Talking to electronics has become a popular -- even essential -- way to command them. In this era of the internet of things, voice assistants connect people to their mobile devices, homes and vehicles. Through spoken interactions, we place calls, send text messages, check email, get travel directions, control appliances, and even access bank accounts. Barclays bank, for example, recently began using a technology that uses voice to verify the identity of call-in center customers.
But sound is what researchers call an "open channel" that can be easily spoofed by mediocre impersonators and sophisticated hackers alike.
"Increasingly, voice is being used as a security feature but it actually has huge holes in it," said Kang Shin, the Kevin and Nancy O'Connor Professor of Computer Science and professor of electrical engineering and computer science at U-M. "If a system is using only your voice signature, it can be very dangerous. We believe you have to have a second channel to authenticate the owner of the voice."
The solution that Shin and colleagues developed is called VAuth (pronounced vee-auth), and it's a wearable device that can take the form of a necklace, ear buds or a small attachment to eyeglasses. VAuth continuously registers speech-induced vibrations on the user's body and pairs them with the sound of that person's voice to create a unique and secure signature.

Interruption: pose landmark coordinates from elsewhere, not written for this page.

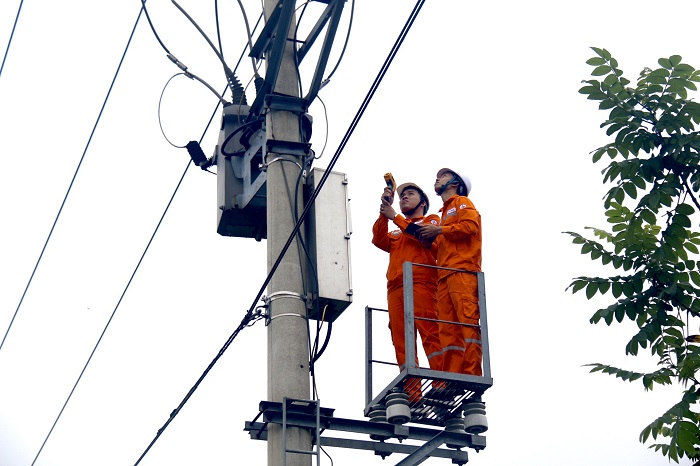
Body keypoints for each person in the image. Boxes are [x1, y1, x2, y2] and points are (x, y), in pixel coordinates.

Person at [371, 181, 444, 401]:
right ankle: (413, 393)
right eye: (402, 195)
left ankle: (441, 382)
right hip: (396, 286)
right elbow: (379, 239)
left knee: (430, 331)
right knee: (401, 338)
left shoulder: (431, 221)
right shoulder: (396, 228)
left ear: (422, 202)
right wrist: (385, 212)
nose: (404, 197)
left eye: (410, 194)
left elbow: (423, 237)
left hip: (422, 282)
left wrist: (395, 217)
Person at [417, 168, 483, 376]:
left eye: (443, 176)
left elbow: (470, 227)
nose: (437, 178)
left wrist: (440, 231)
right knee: (447, 329)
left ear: (455, 183)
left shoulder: (461, 203)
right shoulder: (444, 212)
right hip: (444, 275)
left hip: (462, 271)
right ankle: (453, 374)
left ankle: (472, 373)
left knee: (467, 321)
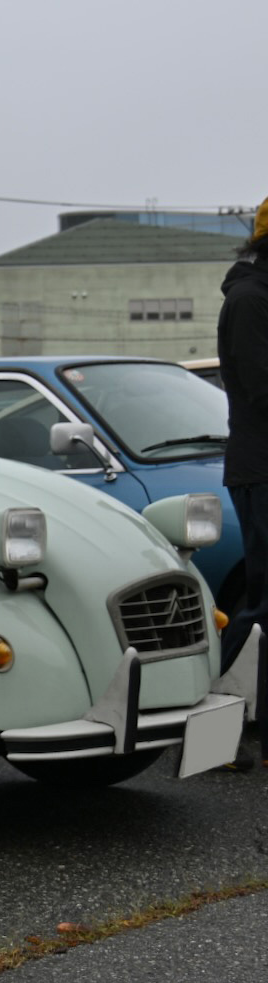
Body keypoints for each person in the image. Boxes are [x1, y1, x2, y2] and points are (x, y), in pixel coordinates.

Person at [218, 199, 268, 688]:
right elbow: (262, 388)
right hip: (261, 471)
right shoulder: (250, 300)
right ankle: (212, 708)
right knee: (264, 606)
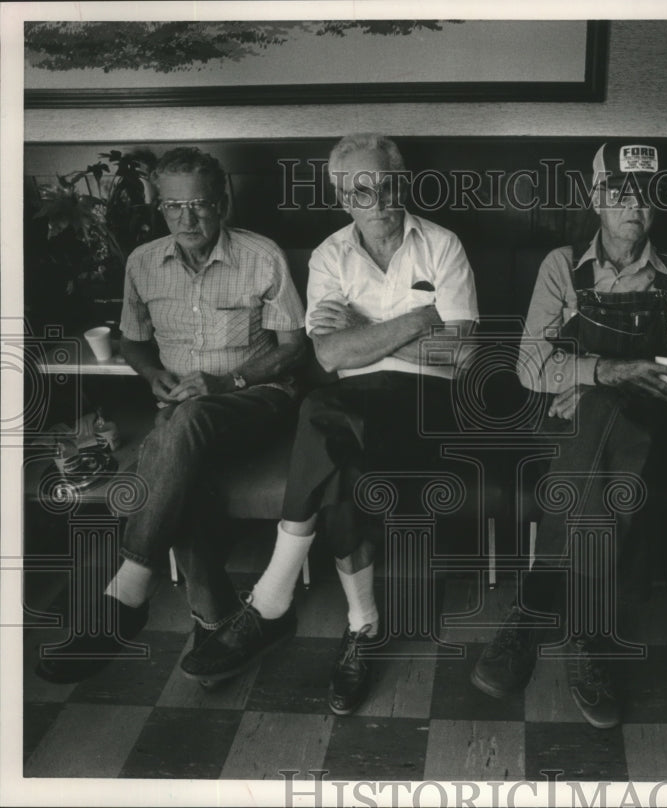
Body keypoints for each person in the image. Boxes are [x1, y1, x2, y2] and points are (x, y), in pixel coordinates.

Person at [180, 134, 479, 715]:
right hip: (353, 415)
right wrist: (421, 320)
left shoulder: (442, 246)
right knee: (339, 452)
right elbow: (328, 357)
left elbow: (462, 354)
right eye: (363, 188)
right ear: (344, 196)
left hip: (428, 411)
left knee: (323, 414)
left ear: (404, 182)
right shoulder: (329, 256)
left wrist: (363, 333)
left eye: (388, 182)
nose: (379, 198)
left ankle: (271, 597)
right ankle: (363, 627)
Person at [36, 146, 307, 683]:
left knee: (181, 428)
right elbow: (133, 343)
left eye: (201, 204)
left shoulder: (262, 255)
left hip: (257, 398)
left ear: (222, 202)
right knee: (183, 460)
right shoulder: (142, 263)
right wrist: (150, 374)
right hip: (180, 409)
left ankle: (129, 587)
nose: (188, 218)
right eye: (174, 206)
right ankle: (216, 621)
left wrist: (230, 380)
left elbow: (294, 346)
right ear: (159, 207)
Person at [470, 141, 667, 728]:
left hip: (647, 424)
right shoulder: (561, 266)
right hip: (564, 427)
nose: (634, 205)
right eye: (620, 192)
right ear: (597, 199)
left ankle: (533, 609)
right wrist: (611, 371)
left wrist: (597, 380)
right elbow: (529, 367)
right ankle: (589, 635)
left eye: (647, 193)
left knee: (612, 414)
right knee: (609, 465)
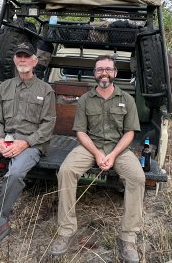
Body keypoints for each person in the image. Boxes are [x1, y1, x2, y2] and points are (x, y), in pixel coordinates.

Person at [50, 55, 145, 263]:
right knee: (66, 171)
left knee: (137, 177)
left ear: (115, 73)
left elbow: (130, 133)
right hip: (89, 146)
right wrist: (97, 153)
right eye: (100, 69)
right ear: (94, 74)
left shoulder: (126, 99)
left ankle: (127, 238)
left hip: (117, 149)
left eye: (108, 69)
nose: (104, 73)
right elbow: (80, 132)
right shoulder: (85, 99)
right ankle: (66, 232)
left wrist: (111, 155)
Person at [0, 42, 56, 256]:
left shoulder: (46, 90)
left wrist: (24, 143)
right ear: (15, 60)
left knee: (15, 173)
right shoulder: (4, 87)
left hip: (32, 143)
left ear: (35, 61)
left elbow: (47, 125)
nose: (23, 60)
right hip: (4, 139)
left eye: (27, 56)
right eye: (19, 56)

The process of speaking creates vibrations that can be detected on the skin of a person's face, throat or chest. The system works by leveraging the instantaneous consistency between signals from the accelerometer in the wearable security token and the microphone in the electronic device. You can only use voice authentication with your device when you're wearing the security token.
The team has built a prototype using an off-the-shelf accelerometer, which measures motion, and a Bluetooth transmitter, which sends the vibration signal to the microphone in the user's device. They've also developed matching algorithms and software for Google Now.
"VAuth is the first serious attempt to secure this service, ensuring that your voice assistant will only listen to your commands instead of others," Shin said. "It delivers physical security, which is difficult to compromise even by sophisticated attackers. Only with this guarantee can the voice assistant be trusted as personal and secure, especially in scenarios such as banking and home safety."
That's a drastic departure from existing voice biometric mechanisms, which require training from each individual who will use them, said Kassem Fawaz, who worked on the project as a graduate student at U-M and is now an assistant professor at the University of Wisconsin.
"In addition, VAuth overcomes a key problem of voice biometrics," he said. "A voice biometric, similar to a fingerprint, is not easy to keep protected. From a few recordings of the user's voice, an attacker can impersonate the user by generating a matching 'voice print.'
"The users can do little to regain their security as they cannot simply change their voice. On the other hand, when losing VAuth for any reason, the user can simply unpair it to prevent an attacker from using their device."
The team tested VAuth with 18 users and 30 voice commands. It achieved a 97-percent detection accuracy and less than 0.1 percent false positive rate, regardless of its position on the body and the user's language, accent or even mobility. The researchers say it also successfully thwarts various practical attacks, such as replay attacks, mangled voice attacks or impersonation attacks.
The researchers also surveyed 952 people to gauge their willingness to wear a security token.
"Seventy percent of them said they are willing to give VAuth a serious try in one of the three configurations we developed -- and half of them said they are willing to pay $25 more for the technology," said Huan Feng, who worked on the project as a graduate student and currently works for Facebook.
A study on VAuth, titled "Continuous Authentication for Voice Assistants," will be presented Oct. 19 at the International Conference on Mobile Computing and Networking, MobiCom 2017, in Snowbird, Utah. The work was supported by the National Science Foundation. The researchers have applied for patent protection, and they are seeking commercialization partners to help bring the technology to market.